Accordingly, it is not permissible for a court to revoke probation based on criminal acts known at
the time the probation was originally granted. See id. See also State v. Beard, 189 S.W.3d 730, 737
(Tenn. Crim. App. 2005). Additionally, as a practical matter, probation is intended to serve as an
opportunity for rehabilitation and operates as a deterrent to future antisocial conduct. Therefore, we
fail to see the efficacy of revoking a defendant’s probation based on known criminal conduct
committed prior to being sentenced as such action defeats the rehabilitative purpose for which
probation was initially granted. With that said, we now turn to address whether the court abused its
discretion in revoking the defendant’s probation.

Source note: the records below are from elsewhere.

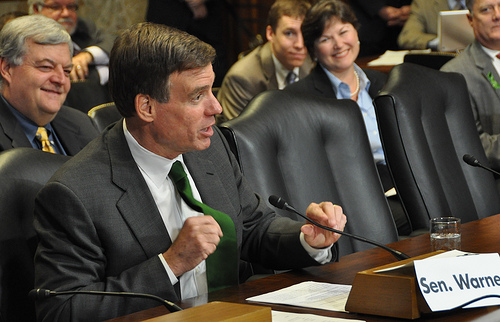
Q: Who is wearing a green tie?
A: A man.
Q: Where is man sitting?
A: Long table.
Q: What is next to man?
A: Empty chair.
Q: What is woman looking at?
A: The man.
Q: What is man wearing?
A: Grey suit.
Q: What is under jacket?
A: White shirt.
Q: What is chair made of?
A: Leather.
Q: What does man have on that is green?
A: Tie.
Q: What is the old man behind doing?
A: Smiling.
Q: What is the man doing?
A: Giving a speech.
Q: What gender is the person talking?
A: Male.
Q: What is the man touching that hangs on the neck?
A: Tie.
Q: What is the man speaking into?
A: Microphone.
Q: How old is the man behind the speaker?
A: Old.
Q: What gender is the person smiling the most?
A: Female.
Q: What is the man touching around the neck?
A: Tie.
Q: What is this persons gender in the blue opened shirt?
A: Female.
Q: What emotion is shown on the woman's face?
A: Happiness.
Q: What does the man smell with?
A: Nose.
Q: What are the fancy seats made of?
A: Leather.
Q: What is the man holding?
A: Neck tie.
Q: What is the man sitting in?
A: Chair.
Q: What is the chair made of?
A: Leather.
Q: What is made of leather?
A: Chair.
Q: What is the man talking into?
A: Microphone.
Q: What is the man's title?
A: Senator.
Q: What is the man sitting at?
A: Table.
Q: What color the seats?
A: Black.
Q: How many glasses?
A: One.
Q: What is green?
A: Tie.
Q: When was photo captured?
A: During meeting.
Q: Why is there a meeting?
A: Congress.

In the instant case, the record contains substantial evidence to support the trial court’s
findings that the defendant violated the conditions of his probation by missing his curfew, not
attending his sex offender treatment class, and losing his PTU device which thwarted the state’s
ability to monitor his movements. Furthermore, it is our view that the trial court did not revoke the
defendant’s probation on the basis of his past criminal conduct. Rather, the trial court reviewed the
defendant’s past criminal history in order to determine whether the beneficial aspects of probation
were being served. The court took a totality of the circumstances approach in order to decide
whether the defendant’s probation violations merited incarceration or another opportunity for
rehabilitation. After doing so, the court determined that the defendant was not amenable to
continued probation. Accordingly, because the trial court need only exercise “conscientious
judgment” in making its decision, we perceive no abuse of discretion by the court in revoking the
defendant’s probation and ordering him to serve his original six-year sentence in confinement with
credit for time already served.
As an aside, the defendant argues that the trial court erred by ordering him to serve his
original six year sentence in confinement upon revoking his probation. However, our sentencing
statute clearly states as follows:
If the trial judge should find that the defendant has violated the conditions of
probation and suspension by a preponderance of the evidence, the trial judge shall
have the right by order duly entered upon the minutes of the court, to revoke the
probation and suspension of sentence and cause the defendant to commence the
execution of the judgment as originally entered . . . .
Tenn. Code Ann. § 40-35-311(e). The defendant is without relief on this issue.
-6-
CONCLUSION
Based upon the foregoing authorities and reasoning, we affirm the judgment of the trial court.